(Stored data entries)
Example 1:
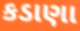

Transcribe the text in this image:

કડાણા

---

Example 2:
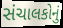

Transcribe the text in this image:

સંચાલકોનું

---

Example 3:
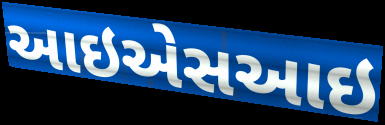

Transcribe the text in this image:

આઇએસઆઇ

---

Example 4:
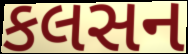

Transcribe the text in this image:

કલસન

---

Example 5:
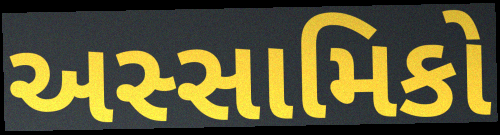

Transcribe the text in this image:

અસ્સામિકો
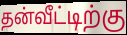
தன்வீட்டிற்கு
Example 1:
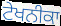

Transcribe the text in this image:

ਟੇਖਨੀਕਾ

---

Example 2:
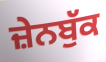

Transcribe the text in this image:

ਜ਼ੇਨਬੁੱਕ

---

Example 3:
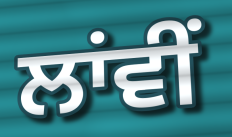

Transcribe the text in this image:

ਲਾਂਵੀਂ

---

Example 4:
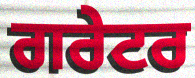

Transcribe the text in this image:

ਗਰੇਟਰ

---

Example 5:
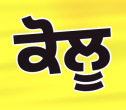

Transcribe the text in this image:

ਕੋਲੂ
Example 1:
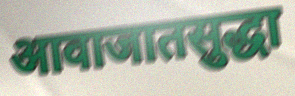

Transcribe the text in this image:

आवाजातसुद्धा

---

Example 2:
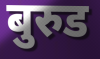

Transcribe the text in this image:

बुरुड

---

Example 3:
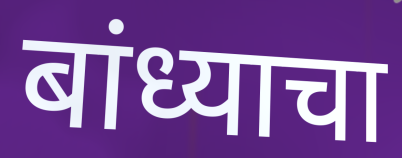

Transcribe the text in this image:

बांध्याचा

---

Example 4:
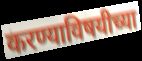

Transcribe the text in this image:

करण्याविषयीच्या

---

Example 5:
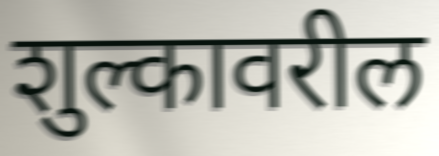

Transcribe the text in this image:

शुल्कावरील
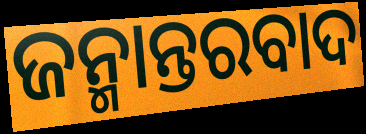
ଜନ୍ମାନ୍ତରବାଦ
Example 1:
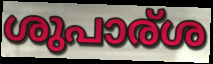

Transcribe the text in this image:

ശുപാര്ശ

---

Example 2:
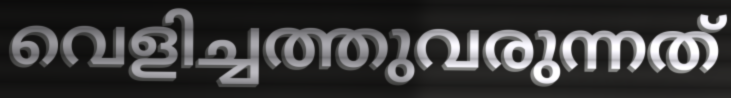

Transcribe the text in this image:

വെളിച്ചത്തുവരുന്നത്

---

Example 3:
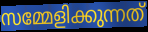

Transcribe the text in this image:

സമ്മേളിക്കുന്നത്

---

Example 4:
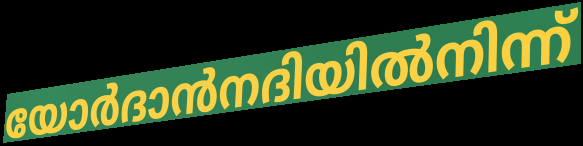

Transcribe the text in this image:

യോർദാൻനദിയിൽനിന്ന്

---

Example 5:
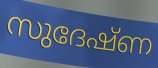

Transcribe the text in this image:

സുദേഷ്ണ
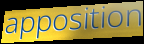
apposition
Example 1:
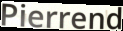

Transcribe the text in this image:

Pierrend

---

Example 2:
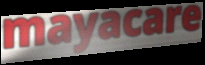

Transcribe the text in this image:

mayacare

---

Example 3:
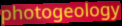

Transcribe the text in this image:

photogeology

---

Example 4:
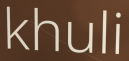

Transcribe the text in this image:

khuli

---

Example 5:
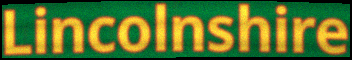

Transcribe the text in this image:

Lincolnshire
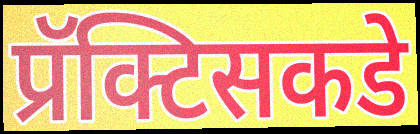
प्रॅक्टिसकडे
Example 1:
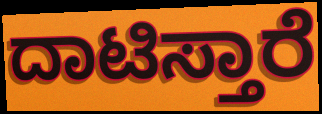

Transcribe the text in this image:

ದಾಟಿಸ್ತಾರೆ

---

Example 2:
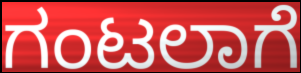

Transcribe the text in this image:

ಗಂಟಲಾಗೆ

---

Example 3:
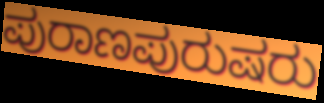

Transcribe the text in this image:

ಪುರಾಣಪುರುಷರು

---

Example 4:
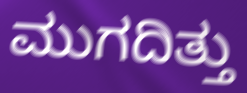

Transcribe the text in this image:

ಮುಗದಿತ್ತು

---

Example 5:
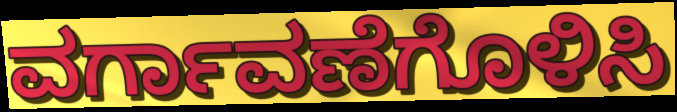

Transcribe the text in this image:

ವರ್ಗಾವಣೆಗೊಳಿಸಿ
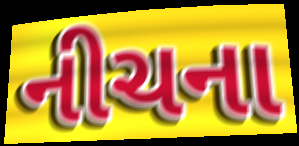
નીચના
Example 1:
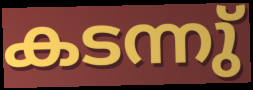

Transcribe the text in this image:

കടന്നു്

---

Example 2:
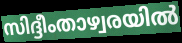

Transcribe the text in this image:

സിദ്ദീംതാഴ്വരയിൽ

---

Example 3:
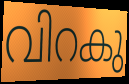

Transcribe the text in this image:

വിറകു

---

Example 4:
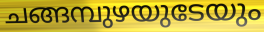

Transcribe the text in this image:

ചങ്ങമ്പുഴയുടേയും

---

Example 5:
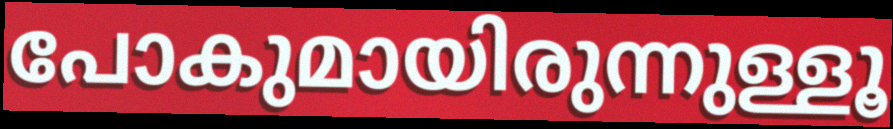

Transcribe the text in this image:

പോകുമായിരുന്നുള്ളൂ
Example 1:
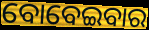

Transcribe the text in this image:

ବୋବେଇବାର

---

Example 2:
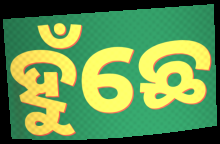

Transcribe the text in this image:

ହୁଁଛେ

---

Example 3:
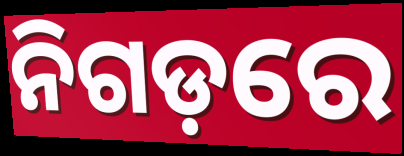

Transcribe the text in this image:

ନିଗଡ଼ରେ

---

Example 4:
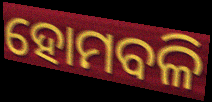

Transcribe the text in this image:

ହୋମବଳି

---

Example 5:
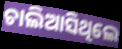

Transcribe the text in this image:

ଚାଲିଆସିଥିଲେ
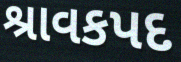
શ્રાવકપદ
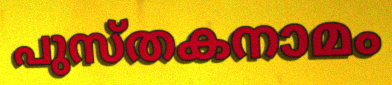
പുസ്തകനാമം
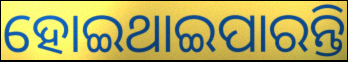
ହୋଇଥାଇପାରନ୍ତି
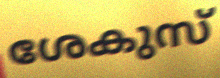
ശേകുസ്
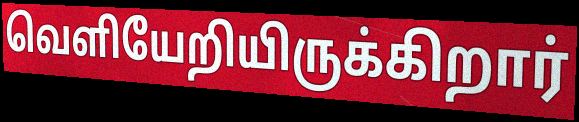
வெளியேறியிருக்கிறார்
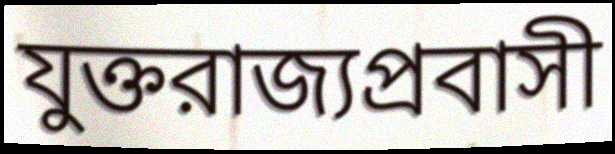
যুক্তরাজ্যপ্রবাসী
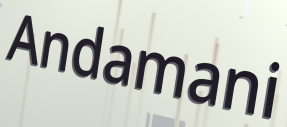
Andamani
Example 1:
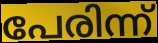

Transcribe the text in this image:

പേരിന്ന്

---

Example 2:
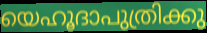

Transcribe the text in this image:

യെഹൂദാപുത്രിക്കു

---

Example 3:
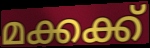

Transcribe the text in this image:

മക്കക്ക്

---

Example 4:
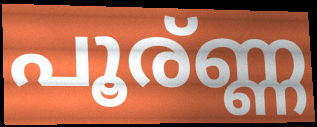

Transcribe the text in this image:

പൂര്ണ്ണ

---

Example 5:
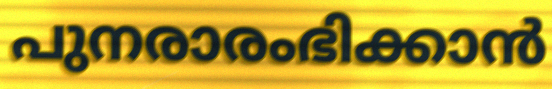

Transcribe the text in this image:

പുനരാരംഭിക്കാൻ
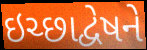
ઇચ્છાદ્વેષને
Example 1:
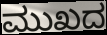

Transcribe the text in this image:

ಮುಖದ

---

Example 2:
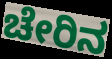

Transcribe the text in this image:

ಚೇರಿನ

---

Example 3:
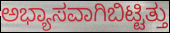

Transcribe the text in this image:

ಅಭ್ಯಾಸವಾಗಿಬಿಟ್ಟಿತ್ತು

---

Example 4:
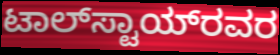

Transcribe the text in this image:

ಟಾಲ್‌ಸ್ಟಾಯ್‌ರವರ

● Work order: Give back the full data exactly as it reads, but drop the pictures.

● Result of this task:
Example 1:

Transcribe the text in this image:

કડાણા

---

Example 2:

Transcribe the text in this image:

સંચાલકોનું

---

Example 3:

Transcribe the text in this image:

આઇએસઆઇ

---

Example 4:

Transcribe the text in this image:

કલસન

---

Example 5:

Transcribe the text in this image:

અસ્સામિકો
தன்வீட்டிற்கு
Example 1:

Transcribe the text in this image:

ਟੇਖਨੀਕਾ

---

Example 2:

Transcribe the text in this image:

ਜ਼ੇਨਬੁੱਕ

---

Example 3:

Transcribe the text in this image:

ਲਾਂਵੀਂ

---

Example 4:

Transcribe the text in this image:

ਗਰੇਟਰ

---

Example 5:

Transcribe the text in this image:

ਕੋਲੂ
Example 1:

Transcribe the text in this image:

आवाजातसुद्धा

---

Example 2:

Transcribe the text in this image:

बुरुड

---

Example 3:

Transcribe the text in this image:

बांध्याचा

---

Example 4:

Transcribe the text in this image:

करण्याविषयीच्या

---

Example 5:

Transcribe the text in this image:

शुल्कावरील
ଜନ୍ମାନ୍ତରବାଦ
Example 1:

Transcribe the text in this image:

ശുപാര്ശ

---

Example 2:

Transcribe the text in this image:

വെളിച്ചത്തുവരുന്നത്

---

Example 3:

Transcribe the text in this image:

സമ്മേളിക്കുന്നത്

---

Example 4:

Transcribe the text in this image:

യോർദാൻനദിയിൽനിന്ന്

---

Example 5:

Transcribe the text in this image:

സുദേഷ്ണ
apposition
Example 1:

Transcribe the text in this image:

Pierrend

---

Example 2:

Transcribe the text in this image:

mayacare

---

Example 3:

Transcribe the text in this image:

photogeology

---

Example 4:

Transcribe the text in this image:

khuli

---

Example 5:

Transcribe the text in this image:

Lincolnshire
प्रॅक्टिसकडे
Example 1:

Transcribe the text in this image:

ದಾಟಿಸ್ತಾರೆ

---

Example 2:

Transcribe the text in this image:

ಗಂಟಲಾಗೆ

---

Example 3:

Transcribe the text in this image:

ಪುರಾಣಪುರುಷರು

---

Example 4:

Transcribe the text in this image:

ಮುಗದಿತ್ತು

---

Example 5:

Transcribe the text in this image:

ವರ್ಗಾವಣೆಗೊಳಿಸಿ
નીચના
Example 1:

Transcribe the text in this image:

കടന്നു്

---

Example 2:

Transcribe the text in this image:

സിദ്ദീംതാഴ്വരയിൽ

---

Example 3:

Transcribe the text in this image:

വിറകു

---

Example 4:

Transcribe the text in this image:

ചങ്ങമ്പുഴയുടേയും

---

Example 5:

Transcribe the text in this image:

പോകുമായിരുന്നുള്ളൂ
Example 1:

Transcribe the text in this image:

ବୋବେଇବାର

---

Example 2:

Transcribe the text in this image:

ହୁଁଛେ

---

Example 3:

Transcribe the text in this image:

ନିଗଡ଼ରେ

---

Example 4:

Transcribe the text in this image:

ହୋମବଳି

---

Example 5:

Transcribe the text in this image:

ଚାଲିଆସିଥିଲେ
શ્રાવકપદ
പുസ്തകനാമം
ହୋଇଥାଇପାରନ୍ତି
ശേകുസ്
வெளியேறியிருக்கிறார்
যুক্তরাজ্যপ্রবাসী
Andamani
Example 1:

Transcribe the text in this image:

പേരിന്ന്

---

Example 2:

Transcribe the text in this image:

യെഹൂദാപുത്രിക്കു

---

Example 3:

Transcribe the text in this image:

മക്കക്ക്

---

Example 4:

Transcribe the text in this image:

പൂര്ണ്ണ

---

Example 5:

Transcribe the text in this image:

പുനരാരംഭിക്കാൻ
ઇચ્છાદ્વેષને
Example 1:

Transcribe the text in this image:

ಮುಖದ

---

Example 2:

Transcribe the text in this image:

ಚೇರಿನ

---

Example 3:

Transcribe the text in this image:

ಅಭ್ಯಾಸವಾಗಿಬಿಟ್ಟಿತ್ತು

---

Example 4:

Transcribe the text in this image:

ಟಾಲ್‌ಸ್ಟಾಯ್‌ರವರ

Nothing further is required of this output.